Banks may also consider reviewing document and record retention systems to streamline recordkeeping in jurisdictions with strict bank secrecy, data privacy and state secrecy laws, which could reduce their exposure to potential conflicting legal requirements. For records kept in jurisdictions that are high-risk for such conflicts, banks may consider including conflicting legal risks as part of their risk management discussions. Also, given that U.S. regulators might use subpoenas more actively in policing international money laundering, banks might also consider leveraging their know-your-customer (KYC) programs to preemptively identify and limit potential subpoena targets. Having a plan in place could better position banks in responding to subpoenas from U.S. authorities.
DOJ’s Proposed Amendments indicate U.S. law enforcement’s intent to bolster its access to foreign bank records. This is hardly surprising, given the increased use of the global financial system by money launderers, terrorist financiers, kleptocrats, and other types of criminal enterprises to place their financial transactions beyond the reach of law enforcement.
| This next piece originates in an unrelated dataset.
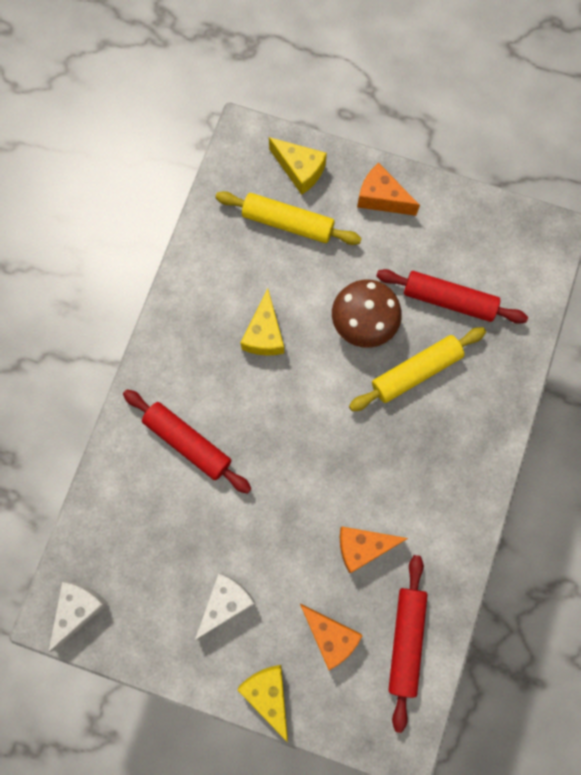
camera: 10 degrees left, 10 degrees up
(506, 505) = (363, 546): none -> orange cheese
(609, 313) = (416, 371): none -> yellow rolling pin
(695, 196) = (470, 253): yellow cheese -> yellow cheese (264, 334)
If enacted, the Proposed Amendments could have three significant impacts on banks: first, banks might expect an increased number of requests for the production of documents to U.S. authorities; second, given the compulsory authentication requirement and the stronger enforcement powers, banks may have less leverage in negotiating their cooperation with U.S. authorities; and third, banks might face even more pressure from U.S. regulators when faced with conflicting local bank secrecy, data protection or state secrecy restrictions. Both foreign banks and U.S. banks will be well served to proactively monitor these Proposed Amendments.
The views expressed in this article do not necessarily represent the views of Ropes & Gray LLP or its clients, and are not intended to, and do not, constitute legal advice.